Pictures must be left out. Print the lines from the beginning of the material through the line holding "District Number: 87", exactly and nothing else.

Data for review.
----

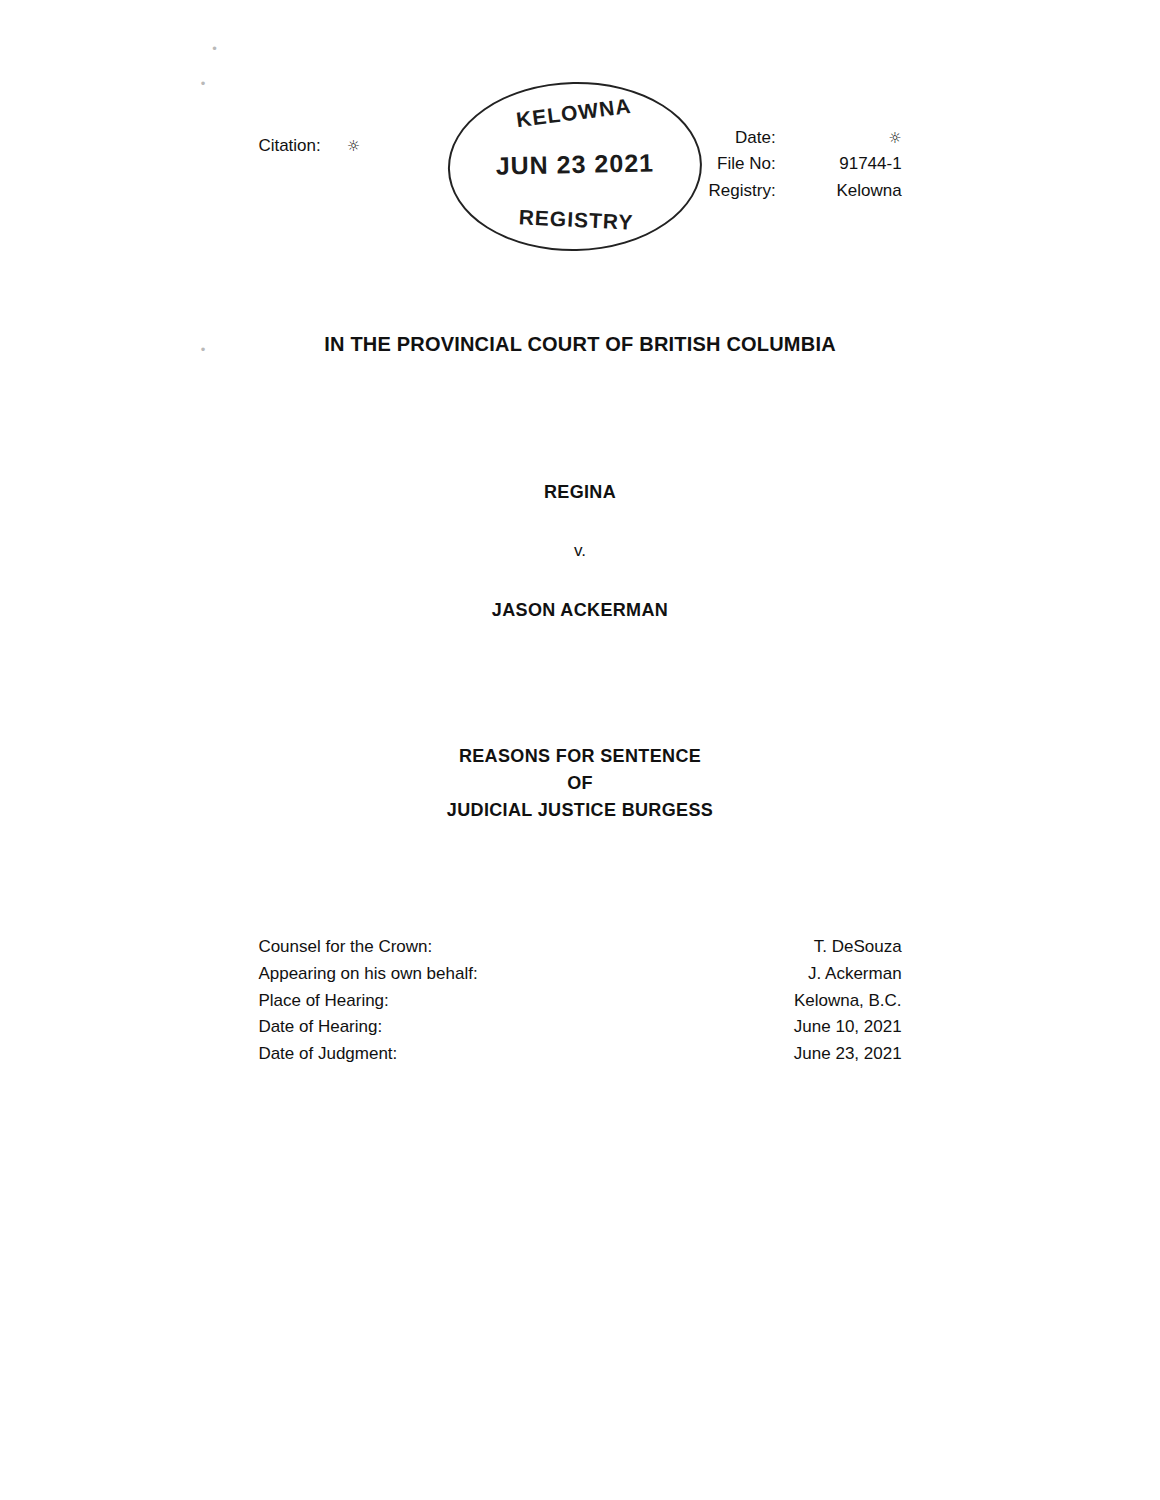• • •
Citation:☼
KELOWNA
JUN 23 2021
REGISTRY
| Date: | ☼ |
| File No: | 91744-1 |
| Registry: | Kelowna |
IN THE PROVINCIAL COURT OF BRITISH COLUMBIA
REGINA
v.
JASON ACKERMAN
REASONS FOR SENTENCE
OF
JUDICIAL JUSTICE BURGESS
| Counsel for the Crown: | T. DeSouza |
| Appearing on his own behalf: | J. Ackerman |
| Place of Hearing: | Kelowna, B.C. |
| Date of Hearing: | June 10, 2021 |
| Date of Judgment: | June 23, 2021 |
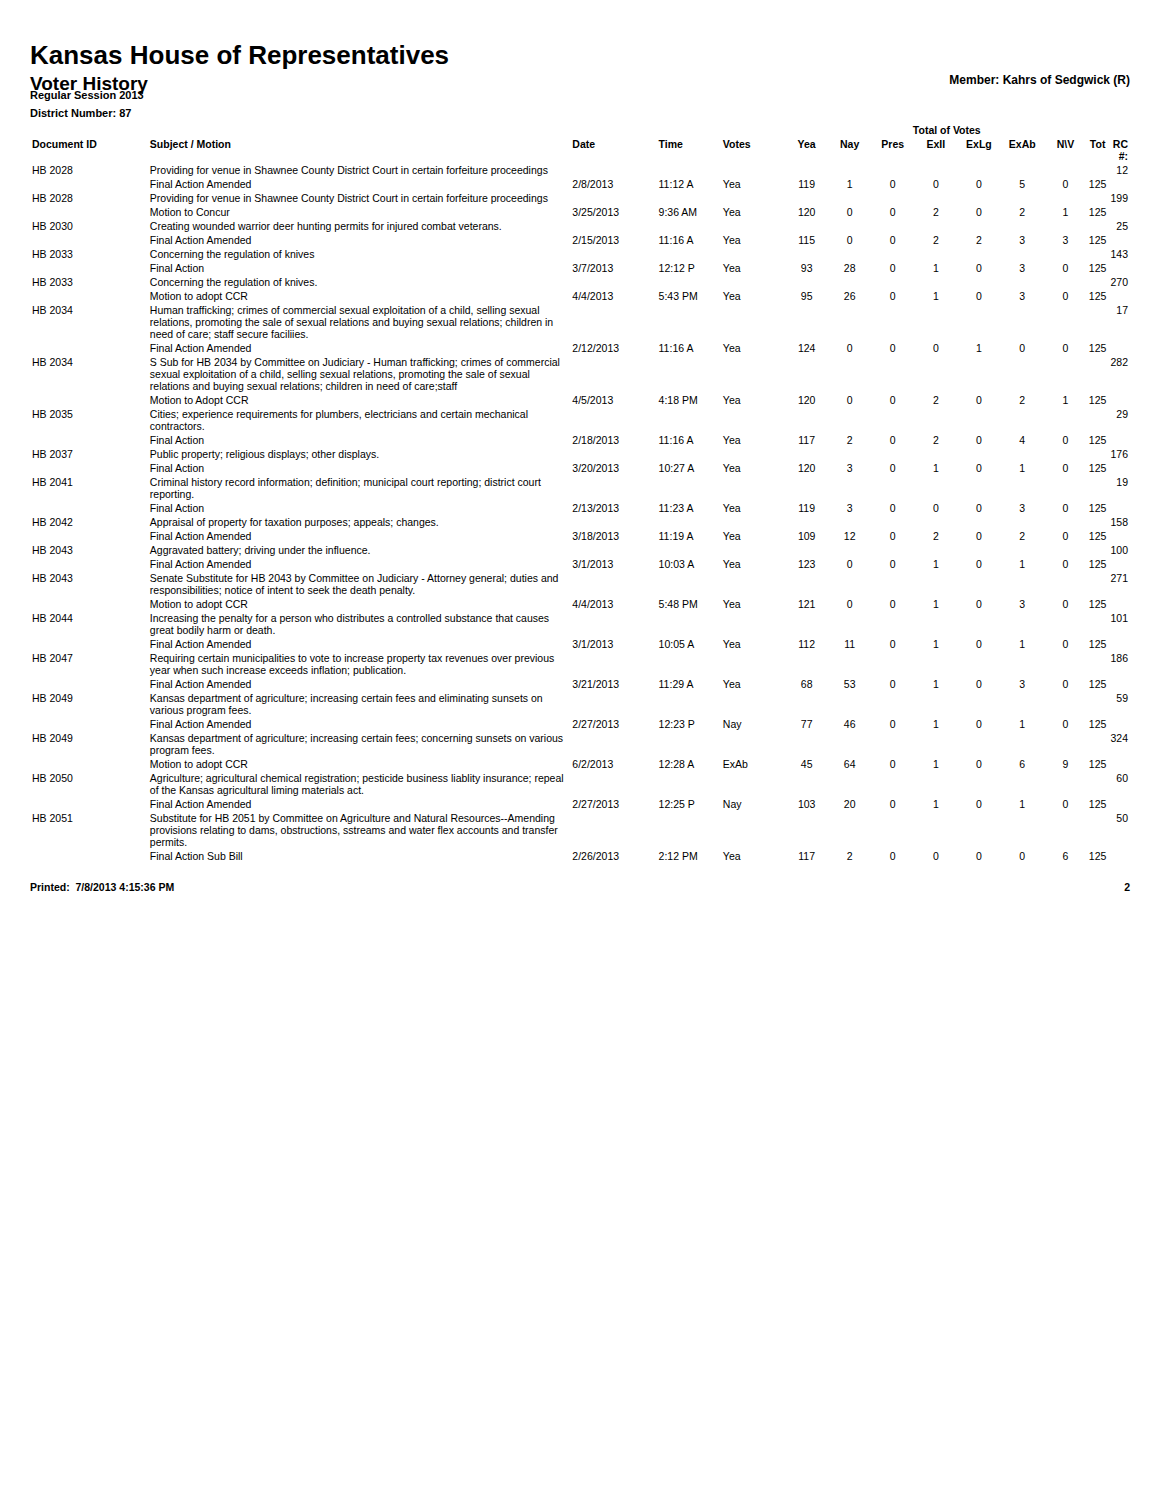Kansas House of Representatives
Voter History
Member: Kahrs of Sedgwick (R)
Regular Session 2013
District Number: 87
| | Total of Votes | |
| --- | --- | --- |
| Document ID | Subject / Motion | Date | Time | Votes | Yea | Nay | Pres | ExII | ExLg | ExAb | N\V | Tot | RC #: |
| HB 2028 | Providing for venue in Shawnee County District Court in certain forfeiture proceedings | | | | | | | | | | | | 12 |
| | Final Action Amended | 2/8/2013 | 11:12 A | Yea | 119 | 1 | 0 | 0 | 0 | 5 | 0 | 125 | |
| HB 2028 | Providing for venue in Shawnee County District Court in certain forfeiture proceedings | | | | | | | | | | | | 199 |
| | Motion to Concur | 3/25/2013 | 9:36 AM | Yea | 120 | 0 | 0 | 2 | 0 | 2 | 1 | 125 | |
| HB 2030 | Creating wounded warrior deer hunting permits for injured combat veterans. | | | | | | | | | | | | 25 |
| | Final Action Amended | 2/15/2013 | 11:16 A | Yea | 115 | 0 | 0 | 2 | 2 | 3 | 3 | 125 | |
| HB 2033 | Concerning the regulation of knives | | | | | | | | | | | | 143 |
| | Final Action | 3/7/2013 | 12:12 P | Yea | 93 | 28 | 0 | 1 | 0 | 3 | 0 | 125 | |
| HB 2033 | Concerning the regulation of knives. | | | | | | | | | | | | 270 |
| | Motion to adopt CCR | 4/4/2013 | 5:43 PM | Yea | 95 | 26 | 0 | 1 | 0 | 3 | 0 | 125 | |
| HB 2034 | Human trafficking; crimes of commercial sexual exploitation of a child, selling sexual relations, promoting the sale of sexual relations and buying sexual relations; children in need of care; staff secure faciliies. | | | | | | | | | | | | 17 |
| | Final Action Amended | 2/12/2013 | 11:16 A | Yea | 124 | 0 | 0 | 0 | 1 | 0 | 0 | 125 | |
| HB 2034 | S Sub for HB 2034 by Committee on Judiciary - Human trafficking; crimes of commercial sexual exploitation of a child, selling sexual relations, promoting the sale of sexual relations and buying sexual relations; children in need of care;staff | | | | | | | | | | | | 282 |
| | Motion to Adopt CCR | 4/5/2013 | 4:18 PM | Yea | 120 | 0 | 0 | 2 | 0 | 2 | 1 | 125 | |
| HB 2035 | Cities; experience requirements for plumbers, electricians and certain mechanical contractors. | | | | | | | | | | | | 29 |
| | Final Action | 2/18/2013 | 11:16 A | Yea | 117 | 2 | 0 | 2 | 0 | 4 | 0 | 125 | |
| HB 2037 | Public property; religious displays; other displays. | | | | | | | | | | | | 176 |
| | Final Action | 3/20/2013 | 10:27 A | Yea | 120 | 3 | 0 | 1 | 0 | 1 | 0 | 125 | |
| HB 2041 | Criminal history record information; definition; municipal court reporting; district court reporting. | | | | | | | | | | | | 19 |
| | Final Action | 2/13/2013 | 11:23 A | Yea | 119 | 3 | 0 | 0 | 0 | 3 | 0 | 125 | |
| HB 2042 | Appraisal of property for taxation purposes; appeals; changes. | | | | | | | | | | | | 158 |
| | Final Action Amended | 3/18/2013 | 11:19 A | Yea | 109 | 12 | 0 | 2 | 0 | 2 | 0 | 125 | |
| HB 2043 | Aggravated battery; driving under the influence. | | | | | | | | | | | | 100 |
| | Final Action Amended | 3/1/2013 | 10:03 A | Yea | 123 | 0 | 0 | 1 | 0 | 1 | 0 | 125 | |
| HB 2043 | Senate Substitute for HB 2043 by Committee on Judiciary - Attorney general; duties and responsibilities; notice of intent to seek the death penalty. | | | | | | | | | | | | 271 |
| | Motion to adopt CCR | 4/4/2013 | 5:48 PM | Yea | 121 | 0 | 0 | 1 | 0 | 3 | 0 | 125 | |
| HB 2044 | Increasing the penalty for a person who distributes a controlled substance that causes great bodily harm or death. | | | | | | | | | | | | 101 |
| | Final Action Amended | 3/1/2013 | 10:05 A | Yea | 112 | 11 | 0 | 1 | 0 | 1 | 0 | 125 | |
| HB 2047 | Requiring certain municipalities to vote to increase property tax revenues over previous year when such increase exceeds inflation; publication. | | | | | | | | | | | | 186 |
| | Final Action Amended | 3/21/2013 | 11:29 A | Yea | 68 | 53 | 0 | 1 | 0 | 3 | 0 | 125 | |
| HB 2049 | Kansas department of agriculture; increasing certain fees and eliminating sunsets on various program fees. | | | | | | | | | | | | 59 |
| | Final Action Amended | 2/27/2013 | 12:23 P | Nay | 77 | 46 | 0 | 1 | 0 | 1 | 0 | 125 | |
| HB 2049 | Kansas department of agriculture; increasing certain fees; concerning sunsets on various program fees. | | | | | | | | | | | | 324 |
| | Motion to adopt CCR | 6/2/2013 | 12:28 A | ExAb | 45 | 64 | 0 | 1 | 0 | 6 | 9 | 125 | |
| HB 2050 | Agriculture; agricultural chemical registration; pesticide business liablity insurance; repeal of the Kansas agricultural liming materials act. | | | | | | | | | | | | 60 |
| | Final Action Amended | 2/27/2013 | 12:25 P | Nay | 103 | 20 | 0 | 1 | 0 | 1 | 0 | 125 | |
| HB 2051 | Substitute for HB 2051 by Committee on Agriculture and Natural Resources--Amending provisions relating to dams, obstructions, sstreams and water flex accounts and transfer permits. | | | | | | | | | | | | 50 |
| | Final Action Sub Bill | 2/26/2013 | 2:12 PM | Yea | 117 | 2 | 0 | 0 | 0 | 0 | 6 | 125 | |
Printed: 7/8/2013 4:15:36 PM 2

----

Response.
• • •
Citation:☼
KELOWNA
JUN 23 2021
REGISTRY
| Date: | ☼ |
| File No: | 91744-1 |
| Registry: | Kelowna |
IN THE PROVINCIAL COURT OF BRITISH COLUMBIA
REGINA
v.
JASON ACKERMAN
REASONS FOR SENTENCE
OF
JUDICIAL JUSTICE BURGESS
| Counsel for the Crown: | T. DeSouza |
| Appearing on his own behalf: | J. Ackerman |
| Place of Hearing: | Kelowna, B.C. |
| Date of Hearing: | June 10, 2021 |
| Date of Judgment: | June 23, 2021 |
Kansas House of Representatives
Voter History
Member: Kahrs of Sedgwick (R)
Regular Session 2013
District Number: 87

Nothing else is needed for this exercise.